The fourth commandment can be stated as:
Remember the Sabbath day by keeping it holy. Six days you shall labor and do all your work, but the seventh day is a Sabbath to the Lord your God. On it you shall not do any work, neither you, nor your manservant or maidservant, nor your animals, nor the alien within your gates. For in six days the Lord made the heavens and the earth, the sea, and all that is in them, but he rested on the seventh day. Therefore, the Lord blessed the Sabbath day and made it holy. (Ex 20:8)
It is frequently held, by Christian scholars, that this commandment applies to Christians as well as Jews. Consider the words of Samuel Wakefield:
“While, therefore, the Sabbath itself is a perpetual institution, morally binding upon all men, the law which determines the time of its observance is purely positive, and consequently may be changed…That the precise time of the Sabbath is not essential to the institution, and that this may be changed by Divine authority without making any alteration in the law of the Sabbath either as it stands in the second chapter of Genesis, or in the fourth commandment. It is, therefore, as consistent with the nature of the institution for Christians to observe the first day of the week, as it was for Jews to observe the seventh.”
However, most Christians observe neither Saturday nor Sunday as a Sabbath. Instead, they observe Sunday as a day of worship. If asked to explain why, many Christians claim that, when Jesus rose from the dead, the observance of the 4th commandment was automatically changed from Saturday to Sunday and the purpose was changed from a ‘day of rest’ to a ‘day of worship.’ But curiously, there is no record in the New Testament of such a change.
Ignatius, companion of the apostles, advocated breaking away from the Sabbath:
“Let us no more Sabbatize but let us keep the Lord’s day, on which our Life arose.”
John R. Rice was even more forceful:
“Sunday is not the Sabbath. The Bible never once speaks of it as a Sabbath. The Bible does not command Christians to keep Sunday as a Sabbath. In fact, the New Testament does not command Christians to keep any Sabbath whatsoever. The Sabbath was for Jews under ceremonial law. It was for no one else. It was a special covenant and sign between God and the Jews.
To be sure, New Testament Christians do well to meet on the first day of the week for worship and service to God.
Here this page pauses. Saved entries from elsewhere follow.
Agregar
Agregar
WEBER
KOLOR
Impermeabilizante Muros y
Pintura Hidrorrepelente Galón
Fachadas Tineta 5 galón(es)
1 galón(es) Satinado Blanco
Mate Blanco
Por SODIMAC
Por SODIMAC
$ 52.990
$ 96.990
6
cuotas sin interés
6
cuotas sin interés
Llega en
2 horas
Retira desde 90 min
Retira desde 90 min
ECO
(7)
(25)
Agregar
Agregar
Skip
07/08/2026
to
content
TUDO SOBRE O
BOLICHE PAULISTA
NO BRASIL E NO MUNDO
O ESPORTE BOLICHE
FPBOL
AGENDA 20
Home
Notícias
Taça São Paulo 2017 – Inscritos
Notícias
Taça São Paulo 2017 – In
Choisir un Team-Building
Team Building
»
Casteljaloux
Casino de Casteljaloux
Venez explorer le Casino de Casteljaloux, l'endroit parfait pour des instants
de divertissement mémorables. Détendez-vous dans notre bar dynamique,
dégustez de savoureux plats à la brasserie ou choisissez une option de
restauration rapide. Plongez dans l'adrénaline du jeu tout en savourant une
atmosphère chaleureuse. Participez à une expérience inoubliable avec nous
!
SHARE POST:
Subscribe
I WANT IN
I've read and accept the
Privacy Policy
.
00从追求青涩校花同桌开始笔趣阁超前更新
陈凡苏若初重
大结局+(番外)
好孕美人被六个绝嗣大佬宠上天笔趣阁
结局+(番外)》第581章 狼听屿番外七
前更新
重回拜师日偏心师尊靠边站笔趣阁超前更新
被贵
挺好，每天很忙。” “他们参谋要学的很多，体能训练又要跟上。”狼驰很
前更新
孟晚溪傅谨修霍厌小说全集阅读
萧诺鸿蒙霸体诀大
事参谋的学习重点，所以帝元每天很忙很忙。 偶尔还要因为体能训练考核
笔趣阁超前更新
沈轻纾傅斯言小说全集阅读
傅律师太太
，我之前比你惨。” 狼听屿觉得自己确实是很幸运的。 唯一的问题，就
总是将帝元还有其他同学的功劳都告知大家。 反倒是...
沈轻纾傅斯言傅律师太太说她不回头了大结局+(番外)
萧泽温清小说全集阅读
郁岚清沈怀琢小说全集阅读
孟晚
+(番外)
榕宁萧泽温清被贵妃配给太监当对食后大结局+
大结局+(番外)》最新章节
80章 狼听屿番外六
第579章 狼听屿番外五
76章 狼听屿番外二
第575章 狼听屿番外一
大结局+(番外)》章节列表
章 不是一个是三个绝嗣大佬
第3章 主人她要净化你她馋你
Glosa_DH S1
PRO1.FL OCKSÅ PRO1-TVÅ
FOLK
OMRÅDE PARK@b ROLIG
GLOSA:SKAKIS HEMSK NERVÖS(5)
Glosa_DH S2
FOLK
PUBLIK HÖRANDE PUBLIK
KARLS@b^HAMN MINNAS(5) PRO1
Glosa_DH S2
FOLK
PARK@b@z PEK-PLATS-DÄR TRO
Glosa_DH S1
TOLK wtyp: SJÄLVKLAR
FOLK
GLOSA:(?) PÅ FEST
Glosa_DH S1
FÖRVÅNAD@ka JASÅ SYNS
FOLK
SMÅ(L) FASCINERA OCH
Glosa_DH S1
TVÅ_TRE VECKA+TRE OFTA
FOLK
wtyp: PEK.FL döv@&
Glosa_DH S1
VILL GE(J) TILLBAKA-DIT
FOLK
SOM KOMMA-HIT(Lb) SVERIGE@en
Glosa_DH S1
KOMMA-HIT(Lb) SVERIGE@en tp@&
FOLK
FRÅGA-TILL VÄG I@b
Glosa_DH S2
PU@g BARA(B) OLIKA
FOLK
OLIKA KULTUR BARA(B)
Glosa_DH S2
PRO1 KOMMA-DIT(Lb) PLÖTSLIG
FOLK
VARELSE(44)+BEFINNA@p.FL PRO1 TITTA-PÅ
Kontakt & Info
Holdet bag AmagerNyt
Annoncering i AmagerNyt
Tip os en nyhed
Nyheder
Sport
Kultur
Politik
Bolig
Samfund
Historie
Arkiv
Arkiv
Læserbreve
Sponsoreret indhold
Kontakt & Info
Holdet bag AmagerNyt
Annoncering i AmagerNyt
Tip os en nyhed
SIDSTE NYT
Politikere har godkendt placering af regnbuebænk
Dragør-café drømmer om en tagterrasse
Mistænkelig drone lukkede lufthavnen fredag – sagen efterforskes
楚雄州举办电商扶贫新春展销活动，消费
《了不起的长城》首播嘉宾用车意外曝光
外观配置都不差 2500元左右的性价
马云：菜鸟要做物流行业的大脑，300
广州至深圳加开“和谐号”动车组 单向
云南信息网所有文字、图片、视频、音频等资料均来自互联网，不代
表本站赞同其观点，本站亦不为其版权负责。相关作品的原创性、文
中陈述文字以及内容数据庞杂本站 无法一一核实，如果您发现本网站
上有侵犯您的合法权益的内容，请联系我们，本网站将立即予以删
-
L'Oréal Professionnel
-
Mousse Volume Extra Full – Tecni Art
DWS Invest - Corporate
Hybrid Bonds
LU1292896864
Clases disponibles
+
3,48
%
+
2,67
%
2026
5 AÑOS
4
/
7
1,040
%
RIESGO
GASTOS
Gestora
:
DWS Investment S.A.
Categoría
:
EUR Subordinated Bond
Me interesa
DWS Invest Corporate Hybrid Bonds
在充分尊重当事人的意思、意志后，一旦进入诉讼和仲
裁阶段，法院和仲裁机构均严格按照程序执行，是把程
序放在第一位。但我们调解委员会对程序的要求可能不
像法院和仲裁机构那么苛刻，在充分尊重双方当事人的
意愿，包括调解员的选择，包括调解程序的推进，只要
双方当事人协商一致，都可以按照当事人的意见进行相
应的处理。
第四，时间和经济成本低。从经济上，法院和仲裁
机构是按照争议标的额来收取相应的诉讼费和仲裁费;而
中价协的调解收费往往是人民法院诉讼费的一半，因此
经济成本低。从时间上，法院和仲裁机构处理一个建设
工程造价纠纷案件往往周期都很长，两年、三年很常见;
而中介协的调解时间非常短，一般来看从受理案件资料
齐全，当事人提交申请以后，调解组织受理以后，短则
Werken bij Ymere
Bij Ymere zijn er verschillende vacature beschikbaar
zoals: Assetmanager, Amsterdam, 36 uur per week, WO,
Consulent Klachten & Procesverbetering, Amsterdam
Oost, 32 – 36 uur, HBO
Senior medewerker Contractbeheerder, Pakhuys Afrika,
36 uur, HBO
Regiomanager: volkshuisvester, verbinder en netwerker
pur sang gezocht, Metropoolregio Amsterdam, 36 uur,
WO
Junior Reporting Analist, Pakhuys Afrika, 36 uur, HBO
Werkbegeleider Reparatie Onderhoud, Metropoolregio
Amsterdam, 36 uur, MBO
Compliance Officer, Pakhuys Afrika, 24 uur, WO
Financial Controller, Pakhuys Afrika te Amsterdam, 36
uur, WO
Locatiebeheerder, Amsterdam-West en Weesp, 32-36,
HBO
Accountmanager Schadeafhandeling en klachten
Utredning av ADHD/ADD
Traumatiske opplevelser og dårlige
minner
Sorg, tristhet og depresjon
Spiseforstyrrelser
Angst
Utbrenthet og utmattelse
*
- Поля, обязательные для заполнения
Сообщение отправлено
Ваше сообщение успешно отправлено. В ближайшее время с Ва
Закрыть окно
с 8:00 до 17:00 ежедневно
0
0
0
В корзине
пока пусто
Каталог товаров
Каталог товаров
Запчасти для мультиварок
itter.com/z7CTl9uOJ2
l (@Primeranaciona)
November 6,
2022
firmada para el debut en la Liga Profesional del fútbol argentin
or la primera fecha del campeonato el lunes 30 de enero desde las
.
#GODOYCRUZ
New Testament Christians did, as indicated in Acts 20:7 and 1 Cor 16:2. It is called the Lord’s Day (Rev 1:10). But the Lord’s Day is not the Sabbath day. It is used primarily as a day of praise and service, not as a day of rest. Its observance is voluntary and not commanded at all in the Bible. Our Lord’s day is grace, pure and simple, not law. We should encourage Christians everywhere to make much of the Lord’s day as a day of special privilege and blessing and worship and praise. But never call the Lord’s day the Sabbath. Sunday is not the Sabbath and never was.”